WHAT IS EXPECTED
Render every line of the listing below as a JSON list of strings, one string per line, skipping blank lines. Leave the pictures out of your answer.

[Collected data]
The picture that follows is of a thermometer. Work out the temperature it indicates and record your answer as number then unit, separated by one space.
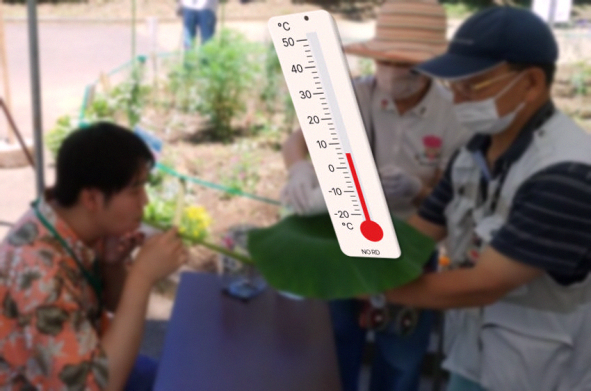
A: 6 °C
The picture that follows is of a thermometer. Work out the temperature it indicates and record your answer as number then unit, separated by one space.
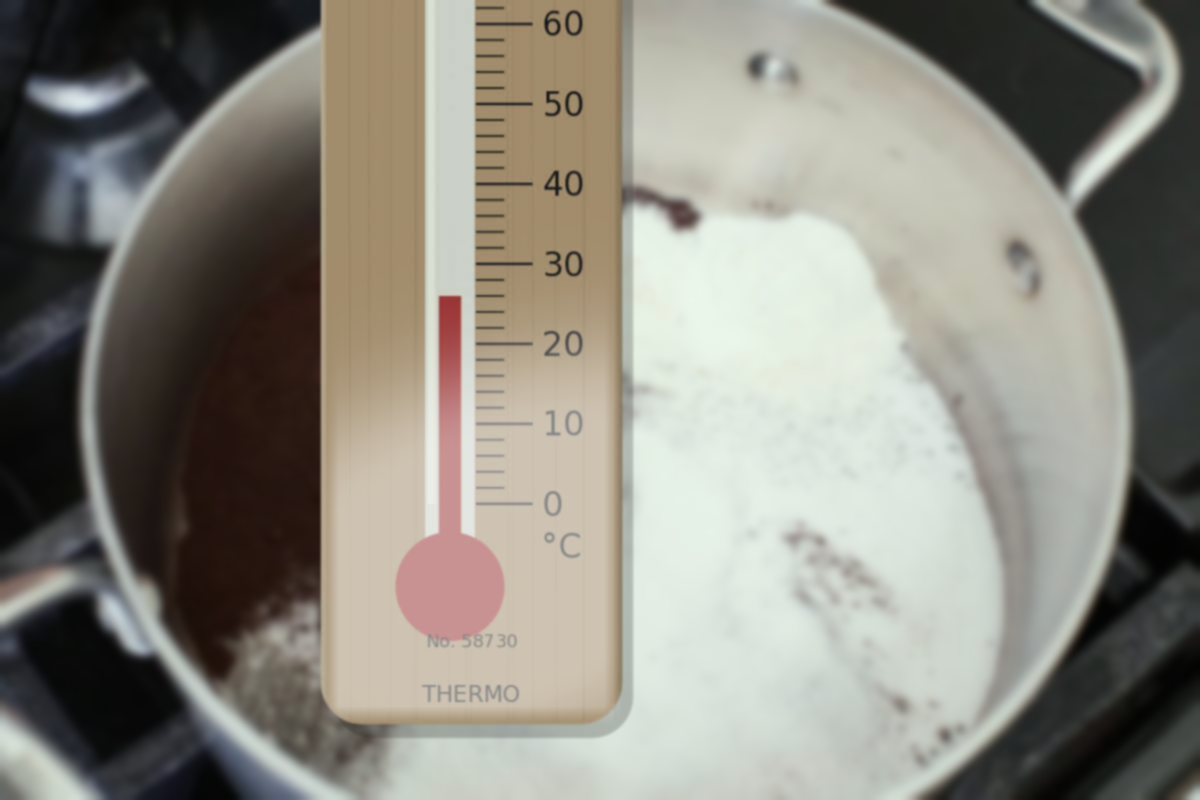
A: 26 °C
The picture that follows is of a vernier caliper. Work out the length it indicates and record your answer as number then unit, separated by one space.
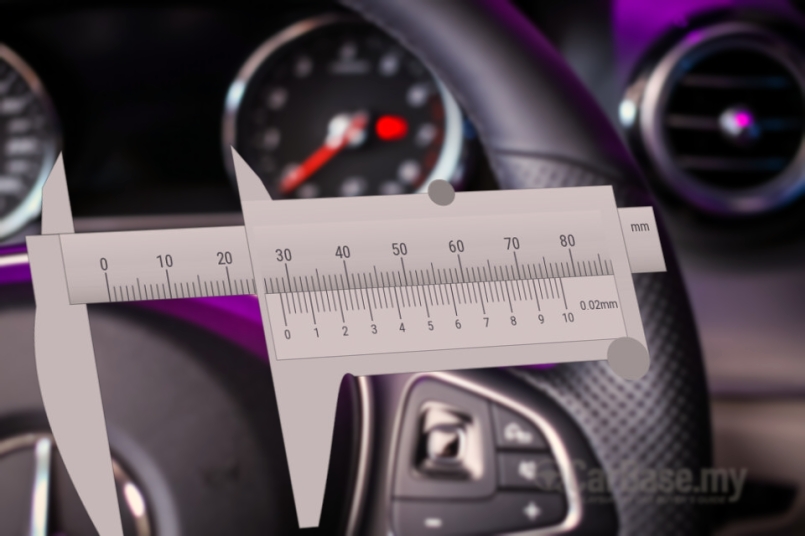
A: 28.2 mm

EXERCISE ANSWER
[
  "The picture that follows is of a thermometer. Work out the temperature it indicates and record your answer as number then unit, separated by one space.",
  "A: 6 °C",
  "The picture that follows is of a thermometer. Work out the temperature it indicates and record your answer as number then unit, separated by one space.",
  "A: 26 °C",
  "The picture that follows is of a vernier caliper. Work out the length it indicates and record your answer as number then unit, separated by one space.",
  "A: 28.2 mm"
]